Alternative Titles: 頭文字D

Takumi, a Japanese high school student, spends his days dreaming about his cute long-time friend and classmate Natsuki, working at a local gas station with his friend Itsuki, and delivering tofu for his father’s business every night in a dinky little white AE86 Toyota Trueno. Meanwhile, two amateur mountain racing experts, Ryosuke Takahashi and Takeshi Nakazato, friends and rivals, travel around Japan, racing others in different prefectures and keeping track of their victories. 

 

They check out Akina Mountain in the Gunma area and visit Takumi’s gas station to challenge the “racing god” of the area that they keep hearing about. However, Itsuki, a bumbling and loudmouth fool is the one who has been spreading these rumors about himself, so he takes up their challenge to race. The expected occurs and Itsuki makes a fool out of himself, but later that night, when Nakazato is driving alone on the hill, a drifting AE86 returning from a tofu delivery easily beats him. When Nakazato returns to the gas station the next day for a rematch, no one seems to know who the driver is, while Takumi remains silently uninterested in the sport. However, circumstances eventually require him to show up for the race, shocking everyone and even himself as he begins to develop a competitive side.  

 

Expectations may be a bit high for Initial D. We have a nearly perfect anime/manga being adapted into a big budget movie.
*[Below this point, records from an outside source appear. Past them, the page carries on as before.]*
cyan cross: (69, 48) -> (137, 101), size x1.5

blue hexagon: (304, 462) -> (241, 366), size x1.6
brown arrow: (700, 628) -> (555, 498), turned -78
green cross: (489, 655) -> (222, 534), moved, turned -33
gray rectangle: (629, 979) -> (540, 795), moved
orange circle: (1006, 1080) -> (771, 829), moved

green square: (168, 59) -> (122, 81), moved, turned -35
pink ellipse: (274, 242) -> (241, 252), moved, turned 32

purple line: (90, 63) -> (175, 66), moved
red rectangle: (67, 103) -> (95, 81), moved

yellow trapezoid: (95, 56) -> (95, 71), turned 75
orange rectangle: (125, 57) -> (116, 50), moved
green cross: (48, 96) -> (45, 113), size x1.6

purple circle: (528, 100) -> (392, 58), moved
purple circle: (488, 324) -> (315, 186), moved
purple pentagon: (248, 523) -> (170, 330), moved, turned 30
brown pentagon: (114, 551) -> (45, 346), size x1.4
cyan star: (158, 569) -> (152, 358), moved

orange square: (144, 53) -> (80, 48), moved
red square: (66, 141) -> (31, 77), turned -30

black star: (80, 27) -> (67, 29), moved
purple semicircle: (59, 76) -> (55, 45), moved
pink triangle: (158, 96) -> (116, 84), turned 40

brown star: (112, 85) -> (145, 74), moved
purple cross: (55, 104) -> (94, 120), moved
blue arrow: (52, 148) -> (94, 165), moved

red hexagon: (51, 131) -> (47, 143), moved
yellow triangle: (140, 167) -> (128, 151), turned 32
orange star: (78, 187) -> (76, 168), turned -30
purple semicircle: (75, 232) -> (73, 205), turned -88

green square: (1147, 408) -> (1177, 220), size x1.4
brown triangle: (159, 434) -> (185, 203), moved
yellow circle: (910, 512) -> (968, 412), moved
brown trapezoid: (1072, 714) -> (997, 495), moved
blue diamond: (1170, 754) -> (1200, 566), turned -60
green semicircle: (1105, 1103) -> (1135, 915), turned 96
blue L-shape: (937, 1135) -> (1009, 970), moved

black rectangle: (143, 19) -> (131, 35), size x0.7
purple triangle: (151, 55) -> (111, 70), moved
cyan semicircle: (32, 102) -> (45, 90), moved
But as if that isn’t enough, Andrew Law and Alan Mak, the duo responsible for the mega-hit, Infernal Affairs, move on to make this pic their next highly anticipated work. But we need more, so why not take superstar singer Jay Chou and cast him in his first lead role? Throw in Edison Chen and Shawn Yue to round out a fine cast with endless appeal for every teen, and then Anthony Wong because no one can resist him. If they had cast the Twins, something might have exploded. 

 

Now it’s hard to say the film lives up to the hype, but at least they deliver on the cars. Employing skilled stunt drivers, a tad of CGI, flashy editing and strong wide-angle shots, Lau and Mak treat the viewer to splendid visuals and turn the races into the best parts of the film. The races exude style with split-screen eyes, soft fades and catchy music-- they are captured in a gloriously exciting way that the anime medium cannot handle. 

 

But beyond these pretty sequences, nothing else is improved from Initial D’s translation to live-action. Fans of the anime will surely be disappointed in the shift to external representations of the races. Normally, the downhill battles can take well over thirty minutes in the anime, often with long, strategic voice-overs from the drivers analyzing the race in tense, technical detail, but the film’s need to condense means that the internalization is cut. Also gone is the distinctive euro-beat dance soundtrack that turned Initial D’s anime into a real treat. Instead, this version employs a combination of hip-hop, Jay Chou songs, a tad of rock and some simple electronica in the final race. 

 

However, most of the changes are to be expected because this is only a two-hour film and the mainstream audience needs something more digestible. Oddly though, Lau, Mak and writer Felix Chong make the plot suffer far more than necessary by forcing in events from three seasons of the anime, rather than the simple underdog story of the first. While it is nice that they clearly did their research (sometimes even reusing direct lines), they overload the film with too many moments that lack emotional resonance because they never have the time to settle. The film trudges through this mechanical plot to hit certain points without focusing on the characters first. 

 

Still, most of the cast at least does a fine job of filling out their characters. Jay Chou nails Takumi’s apathetic demeanor and Anne Suzuki captures the one dimension of Natsuki, but for some reason, their chemistry is horrendously lackluster rather than awkwardly adorable. Chapman To, despite being in his thirties, is somehow perfect for the high-schooler Itsuki, while Edison Chen and Shawn Yue do what’s necessary, (which is not terribly much) for their one note characters. Jordan Chan becomes a surprisingly strong antagonist with his miniscule screen time. 

 

And Anthony Wong is great as usual, but he’s playing the wrong character. The filmmakers inexplicably decide to turn Takumi’s father from the undeniably cool, former “racing god” Bunta Fujiwara to a drunken child-beating father, which makes for some of the film’s worst scenes. 

 

But in spite of some of the misguided changes, Initial D still manages to be the entertaining summer popcorn flick it was meant to be. Anime fans should be warned: only approach with a skeptical, detached manner. This is not anyone’s dream film, but simply one for viewers to tune out, enjoy fast-paced races, paper-thin relationships and some comic relief.